Он послушно, как маленький мальчик, закинул на кровать ноги, склонил голову к подушке.

— Жора Наседкин уже в операционной, — выпалила Ольга. — Александр Павлович веселый, бодрый, шутки отпускал направо и налево. Согласился и вам сделать операцию, Борис Трофимыч. Поначалу возражал, говорил, что это по плечу любому фельдшеру, а потом уступил, хотя в городе его ждут неотложные дела. Уговорили его. — Последние слова сказаны были тихо, таинственно, с особым смыслом, и сразу становилось ясно, кто уговорил и чем эти уговоры вызваны.

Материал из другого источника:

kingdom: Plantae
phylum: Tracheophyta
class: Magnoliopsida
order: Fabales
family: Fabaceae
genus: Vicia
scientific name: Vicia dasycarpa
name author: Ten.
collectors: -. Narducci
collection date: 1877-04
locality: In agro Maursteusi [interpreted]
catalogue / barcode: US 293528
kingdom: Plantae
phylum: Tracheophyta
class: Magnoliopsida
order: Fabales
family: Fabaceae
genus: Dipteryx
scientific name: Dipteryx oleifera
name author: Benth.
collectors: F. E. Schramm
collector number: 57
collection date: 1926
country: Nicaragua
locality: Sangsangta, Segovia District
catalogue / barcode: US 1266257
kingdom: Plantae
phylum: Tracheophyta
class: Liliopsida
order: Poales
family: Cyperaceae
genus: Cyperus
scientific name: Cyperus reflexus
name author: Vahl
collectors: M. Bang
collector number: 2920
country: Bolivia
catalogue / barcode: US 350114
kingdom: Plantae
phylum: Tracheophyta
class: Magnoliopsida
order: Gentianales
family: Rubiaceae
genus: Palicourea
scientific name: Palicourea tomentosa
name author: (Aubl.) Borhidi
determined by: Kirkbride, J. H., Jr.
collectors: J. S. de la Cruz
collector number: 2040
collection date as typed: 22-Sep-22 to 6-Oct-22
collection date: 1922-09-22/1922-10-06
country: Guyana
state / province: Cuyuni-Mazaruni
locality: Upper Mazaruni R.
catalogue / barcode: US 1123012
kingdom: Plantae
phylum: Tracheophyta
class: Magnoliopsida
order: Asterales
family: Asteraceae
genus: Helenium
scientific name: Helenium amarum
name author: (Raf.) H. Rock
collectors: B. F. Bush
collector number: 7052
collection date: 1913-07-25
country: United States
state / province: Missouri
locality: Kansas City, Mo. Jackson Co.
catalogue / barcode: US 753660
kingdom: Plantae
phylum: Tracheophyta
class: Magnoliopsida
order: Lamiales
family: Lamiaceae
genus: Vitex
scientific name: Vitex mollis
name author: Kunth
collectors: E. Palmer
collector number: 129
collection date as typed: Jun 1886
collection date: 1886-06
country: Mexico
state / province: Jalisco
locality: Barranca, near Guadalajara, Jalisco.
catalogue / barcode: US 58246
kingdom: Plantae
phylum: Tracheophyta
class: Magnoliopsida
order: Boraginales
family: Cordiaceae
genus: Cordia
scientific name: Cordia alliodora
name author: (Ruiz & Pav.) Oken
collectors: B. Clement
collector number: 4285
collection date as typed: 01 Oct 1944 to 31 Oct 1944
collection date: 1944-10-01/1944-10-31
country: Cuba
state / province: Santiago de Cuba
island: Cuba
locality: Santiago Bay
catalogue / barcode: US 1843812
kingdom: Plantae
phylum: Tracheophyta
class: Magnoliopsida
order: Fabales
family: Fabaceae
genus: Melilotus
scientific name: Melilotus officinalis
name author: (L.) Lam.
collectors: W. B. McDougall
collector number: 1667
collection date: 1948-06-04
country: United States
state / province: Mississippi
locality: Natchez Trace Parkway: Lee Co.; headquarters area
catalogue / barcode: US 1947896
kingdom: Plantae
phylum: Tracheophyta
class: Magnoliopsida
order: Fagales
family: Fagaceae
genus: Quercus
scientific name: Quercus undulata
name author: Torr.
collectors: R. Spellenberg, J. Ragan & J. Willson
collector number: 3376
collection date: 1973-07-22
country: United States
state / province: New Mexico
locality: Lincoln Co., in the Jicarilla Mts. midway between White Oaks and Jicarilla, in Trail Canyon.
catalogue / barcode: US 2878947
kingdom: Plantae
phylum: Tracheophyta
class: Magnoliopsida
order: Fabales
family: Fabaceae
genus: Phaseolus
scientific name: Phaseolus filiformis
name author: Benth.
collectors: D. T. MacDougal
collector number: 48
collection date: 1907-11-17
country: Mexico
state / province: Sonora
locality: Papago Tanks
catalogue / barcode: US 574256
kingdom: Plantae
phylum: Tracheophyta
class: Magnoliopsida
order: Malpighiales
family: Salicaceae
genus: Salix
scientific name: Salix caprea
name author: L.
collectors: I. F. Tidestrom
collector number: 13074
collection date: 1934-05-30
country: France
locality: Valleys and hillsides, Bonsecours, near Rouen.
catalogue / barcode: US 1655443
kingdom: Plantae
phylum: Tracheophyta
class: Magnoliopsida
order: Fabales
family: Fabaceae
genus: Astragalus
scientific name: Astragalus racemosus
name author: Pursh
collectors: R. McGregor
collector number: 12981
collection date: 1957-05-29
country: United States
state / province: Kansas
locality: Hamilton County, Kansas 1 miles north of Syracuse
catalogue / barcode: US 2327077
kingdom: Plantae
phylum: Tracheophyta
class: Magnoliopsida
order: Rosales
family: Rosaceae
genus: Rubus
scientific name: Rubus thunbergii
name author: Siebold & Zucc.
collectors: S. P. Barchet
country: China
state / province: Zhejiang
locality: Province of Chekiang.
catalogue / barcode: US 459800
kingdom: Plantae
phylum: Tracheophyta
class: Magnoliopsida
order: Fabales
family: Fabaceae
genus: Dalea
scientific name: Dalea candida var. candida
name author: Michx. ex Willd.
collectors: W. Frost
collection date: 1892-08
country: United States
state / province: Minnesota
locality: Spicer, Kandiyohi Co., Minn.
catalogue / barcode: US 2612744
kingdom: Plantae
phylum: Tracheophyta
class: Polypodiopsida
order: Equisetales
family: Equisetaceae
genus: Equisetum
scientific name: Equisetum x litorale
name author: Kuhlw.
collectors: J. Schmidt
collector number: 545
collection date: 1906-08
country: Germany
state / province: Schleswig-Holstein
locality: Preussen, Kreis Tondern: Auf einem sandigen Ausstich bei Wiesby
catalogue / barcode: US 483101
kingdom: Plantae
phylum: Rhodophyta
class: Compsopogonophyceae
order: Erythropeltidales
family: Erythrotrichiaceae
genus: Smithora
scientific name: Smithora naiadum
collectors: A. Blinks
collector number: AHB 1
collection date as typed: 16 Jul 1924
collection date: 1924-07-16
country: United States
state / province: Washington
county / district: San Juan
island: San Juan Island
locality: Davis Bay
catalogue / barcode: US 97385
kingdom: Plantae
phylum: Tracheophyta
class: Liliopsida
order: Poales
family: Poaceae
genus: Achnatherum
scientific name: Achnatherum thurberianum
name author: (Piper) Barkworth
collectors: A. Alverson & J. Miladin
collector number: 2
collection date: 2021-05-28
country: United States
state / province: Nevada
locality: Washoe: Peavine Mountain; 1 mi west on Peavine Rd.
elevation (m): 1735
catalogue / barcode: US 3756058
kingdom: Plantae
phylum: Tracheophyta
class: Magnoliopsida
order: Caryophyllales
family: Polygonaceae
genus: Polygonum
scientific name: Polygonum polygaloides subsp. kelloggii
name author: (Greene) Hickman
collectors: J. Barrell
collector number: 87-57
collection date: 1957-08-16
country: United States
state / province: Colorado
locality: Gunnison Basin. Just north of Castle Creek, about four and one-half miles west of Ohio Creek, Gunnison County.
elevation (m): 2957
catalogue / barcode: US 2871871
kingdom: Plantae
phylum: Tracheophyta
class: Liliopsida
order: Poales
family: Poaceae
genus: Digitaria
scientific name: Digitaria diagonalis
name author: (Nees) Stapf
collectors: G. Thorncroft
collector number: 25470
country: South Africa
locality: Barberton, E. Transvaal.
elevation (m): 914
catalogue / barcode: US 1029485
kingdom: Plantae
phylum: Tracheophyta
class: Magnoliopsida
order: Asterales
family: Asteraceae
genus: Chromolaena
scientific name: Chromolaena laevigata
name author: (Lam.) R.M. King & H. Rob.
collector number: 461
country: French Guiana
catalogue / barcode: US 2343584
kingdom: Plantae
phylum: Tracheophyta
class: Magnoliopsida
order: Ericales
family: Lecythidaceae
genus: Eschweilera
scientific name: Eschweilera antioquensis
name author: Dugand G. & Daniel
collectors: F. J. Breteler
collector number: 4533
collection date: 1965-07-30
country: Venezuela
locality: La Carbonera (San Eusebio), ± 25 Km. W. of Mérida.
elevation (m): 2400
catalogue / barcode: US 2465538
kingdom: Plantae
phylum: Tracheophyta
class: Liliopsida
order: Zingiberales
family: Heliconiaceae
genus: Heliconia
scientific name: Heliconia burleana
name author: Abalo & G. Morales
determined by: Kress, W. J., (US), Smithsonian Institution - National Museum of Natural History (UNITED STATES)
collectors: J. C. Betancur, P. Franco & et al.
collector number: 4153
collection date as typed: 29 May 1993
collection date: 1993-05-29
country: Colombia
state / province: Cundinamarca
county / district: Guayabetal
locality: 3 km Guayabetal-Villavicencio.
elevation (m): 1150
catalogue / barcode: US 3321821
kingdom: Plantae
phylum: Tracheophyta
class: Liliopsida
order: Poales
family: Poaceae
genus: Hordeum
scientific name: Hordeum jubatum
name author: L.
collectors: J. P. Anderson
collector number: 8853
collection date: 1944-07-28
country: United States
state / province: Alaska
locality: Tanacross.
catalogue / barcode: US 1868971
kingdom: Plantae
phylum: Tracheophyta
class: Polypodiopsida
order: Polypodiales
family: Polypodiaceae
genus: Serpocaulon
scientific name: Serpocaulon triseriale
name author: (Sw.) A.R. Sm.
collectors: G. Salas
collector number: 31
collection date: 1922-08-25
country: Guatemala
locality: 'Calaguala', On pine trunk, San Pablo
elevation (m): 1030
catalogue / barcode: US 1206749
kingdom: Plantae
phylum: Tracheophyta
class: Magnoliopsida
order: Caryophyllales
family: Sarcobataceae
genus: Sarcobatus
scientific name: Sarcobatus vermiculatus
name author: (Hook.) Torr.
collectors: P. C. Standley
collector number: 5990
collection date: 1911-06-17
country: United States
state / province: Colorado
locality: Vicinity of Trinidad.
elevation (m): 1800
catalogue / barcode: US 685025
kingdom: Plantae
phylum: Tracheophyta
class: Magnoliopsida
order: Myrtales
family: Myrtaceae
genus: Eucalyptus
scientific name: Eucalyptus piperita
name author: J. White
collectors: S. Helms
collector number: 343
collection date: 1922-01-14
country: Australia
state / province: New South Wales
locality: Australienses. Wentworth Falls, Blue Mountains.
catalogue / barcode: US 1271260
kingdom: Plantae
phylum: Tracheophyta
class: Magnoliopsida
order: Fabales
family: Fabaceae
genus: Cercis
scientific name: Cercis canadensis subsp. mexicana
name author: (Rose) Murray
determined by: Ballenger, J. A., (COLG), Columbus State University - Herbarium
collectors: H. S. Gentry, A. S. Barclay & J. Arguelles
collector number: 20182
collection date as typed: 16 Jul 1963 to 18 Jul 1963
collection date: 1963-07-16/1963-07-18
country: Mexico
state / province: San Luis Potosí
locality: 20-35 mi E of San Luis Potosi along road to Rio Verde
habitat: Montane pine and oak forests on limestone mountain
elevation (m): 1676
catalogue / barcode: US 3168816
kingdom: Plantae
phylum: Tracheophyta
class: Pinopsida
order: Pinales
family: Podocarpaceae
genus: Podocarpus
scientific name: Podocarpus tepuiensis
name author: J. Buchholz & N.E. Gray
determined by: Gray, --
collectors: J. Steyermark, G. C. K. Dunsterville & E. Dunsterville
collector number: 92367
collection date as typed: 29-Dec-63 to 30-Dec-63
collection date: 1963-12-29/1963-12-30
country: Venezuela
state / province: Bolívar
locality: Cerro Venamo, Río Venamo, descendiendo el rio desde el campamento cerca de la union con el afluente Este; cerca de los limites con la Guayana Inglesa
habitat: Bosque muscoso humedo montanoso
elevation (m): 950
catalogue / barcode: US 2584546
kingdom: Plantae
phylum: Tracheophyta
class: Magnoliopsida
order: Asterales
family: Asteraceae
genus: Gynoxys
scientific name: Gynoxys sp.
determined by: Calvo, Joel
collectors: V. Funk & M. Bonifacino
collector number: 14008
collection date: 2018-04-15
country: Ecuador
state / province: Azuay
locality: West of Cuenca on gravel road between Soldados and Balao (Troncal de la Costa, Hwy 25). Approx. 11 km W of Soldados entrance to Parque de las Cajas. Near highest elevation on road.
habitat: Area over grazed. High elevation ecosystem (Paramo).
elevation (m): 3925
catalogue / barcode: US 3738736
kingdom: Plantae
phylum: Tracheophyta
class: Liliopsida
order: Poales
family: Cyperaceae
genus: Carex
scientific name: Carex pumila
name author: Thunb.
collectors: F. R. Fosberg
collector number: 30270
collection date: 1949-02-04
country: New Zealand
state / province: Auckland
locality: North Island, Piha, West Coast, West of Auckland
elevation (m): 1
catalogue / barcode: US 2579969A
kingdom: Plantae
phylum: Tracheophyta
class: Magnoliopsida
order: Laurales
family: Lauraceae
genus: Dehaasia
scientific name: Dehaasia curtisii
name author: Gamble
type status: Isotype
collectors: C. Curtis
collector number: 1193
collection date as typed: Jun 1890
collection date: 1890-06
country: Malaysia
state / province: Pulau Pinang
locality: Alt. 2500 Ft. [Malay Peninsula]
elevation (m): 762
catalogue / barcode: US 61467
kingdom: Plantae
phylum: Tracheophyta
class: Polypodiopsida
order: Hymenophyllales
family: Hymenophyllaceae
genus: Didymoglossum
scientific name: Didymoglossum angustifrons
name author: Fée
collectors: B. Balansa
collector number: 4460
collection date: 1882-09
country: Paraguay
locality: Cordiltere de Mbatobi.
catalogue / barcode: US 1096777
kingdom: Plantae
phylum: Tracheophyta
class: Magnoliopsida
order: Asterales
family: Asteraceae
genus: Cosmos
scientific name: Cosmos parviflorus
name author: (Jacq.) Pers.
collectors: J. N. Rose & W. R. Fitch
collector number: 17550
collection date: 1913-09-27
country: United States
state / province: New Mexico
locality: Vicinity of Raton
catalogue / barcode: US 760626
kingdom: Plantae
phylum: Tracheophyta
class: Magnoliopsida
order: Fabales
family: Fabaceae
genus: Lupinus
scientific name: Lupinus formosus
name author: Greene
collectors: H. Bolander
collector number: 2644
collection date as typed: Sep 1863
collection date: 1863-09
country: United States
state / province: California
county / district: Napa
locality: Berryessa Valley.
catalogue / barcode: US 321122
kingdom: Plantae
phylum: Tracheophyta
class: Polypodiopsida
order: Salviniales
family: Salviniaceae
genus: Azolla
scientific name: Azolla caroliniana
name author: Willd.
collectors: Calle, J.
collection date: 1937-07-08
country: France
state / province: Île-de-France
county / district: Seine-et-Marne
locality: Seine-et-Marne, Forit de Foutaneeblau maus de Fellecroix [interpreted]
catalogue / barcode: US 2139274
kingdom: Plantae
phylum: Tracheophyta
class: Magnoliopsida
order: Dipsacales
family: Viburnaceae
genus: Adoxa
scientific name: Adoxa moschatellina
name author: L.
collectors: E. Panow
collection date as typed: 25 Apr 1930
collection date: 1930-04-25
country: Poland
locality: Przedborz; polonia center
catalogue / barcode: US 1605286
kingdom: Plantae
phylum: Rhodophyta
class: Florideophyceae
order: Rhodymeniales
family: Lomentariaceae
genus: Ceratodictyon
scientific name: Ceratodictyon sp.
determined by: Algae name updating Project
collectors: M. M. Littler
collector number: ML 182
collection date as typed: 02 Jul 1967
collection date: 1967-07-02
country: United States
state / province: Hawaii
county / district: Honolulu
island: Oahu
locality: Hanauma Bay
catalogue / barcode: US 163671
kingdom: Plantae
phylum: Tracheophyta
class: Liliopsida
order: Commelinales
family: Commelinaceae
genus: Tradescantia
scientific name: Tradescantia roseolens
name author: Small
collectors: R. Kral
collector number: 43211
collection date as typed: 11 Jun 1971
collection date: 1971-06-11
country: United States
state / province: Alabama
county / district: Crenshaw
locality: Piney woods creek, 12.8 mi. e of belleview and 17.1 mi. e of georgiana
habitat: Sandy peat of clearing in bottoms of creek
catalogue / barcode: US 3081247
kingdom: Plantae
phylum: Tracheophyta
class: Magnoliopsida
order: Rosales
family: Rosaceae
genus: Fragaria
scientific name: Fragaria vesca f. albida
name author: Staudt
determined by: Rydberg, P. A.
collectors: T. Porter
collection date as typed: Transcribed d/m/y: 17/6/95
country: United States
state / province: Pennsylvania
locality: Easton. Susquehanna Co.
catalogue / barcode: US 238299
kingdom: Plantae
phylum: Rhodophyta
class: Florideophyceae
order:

Радость свою Борис не прятал, но и напоказ выставлять не хотел. Он блаженно смотрел на Ольгу, молчал и ждал, что она скажет еще.

— Перед операцией вам хорошо бы поспать, — добавила она. — Хотя бы с часок. Очень полезно. Это не только мой совет.

— Да, да, — поспешно согласился капитан. — Я сейчас обязательно посплю. Конечно, это полезно, сам мог бы догадаться.

— Не теряйте времени, Борис Трофимыч. Закрывайте глаза и спать, спать.

— Хорошо, хорошо. — Он закрыл глаза и в ту же минуту отрешился и от Ольги и от меня. Он умел это, когда хотел. И заснет он быстро, и спать будет не меньше часа.

Ольга остановила на нем, как заклинанье, безмолвный пристальный взгляд, повернулась ко мне, поднесла к губам палец и плавно, на цыпочках вышла из палаты.

Она вышла, а луговой запах ее волос и приглушенный гортанный голос долго еще витали в палате, будоража меня и успокаивая одновременно.

Борис, наверное, уже заснул. Дыхание ровное, сонное, на лице покой и блаженная отрешенность. Я тоже попытался уснуть. Закрыл глаза, расслабился. Какое-то время виделось лишь мутное синеватое пространство, а потом оно раздвинулось, и из ущелий-прогалин выплыли лица. Ни с того ни с сего появился командир крейсера в полосатой тельняшке. Подмигнул мне и исчез. Верхом на гнедом коне, что-то озабоченно высматривая, медленно проехала моя мать, совсем еще молодая, статная. В раннем детстве раза два или три я видел ее скачущей на лошади — она любила быстрый галоп, — вот когда припомнилось. Сладко защемило сердце, мурашки пробежали по коже, и захотелось мне нестерпимо в деревню.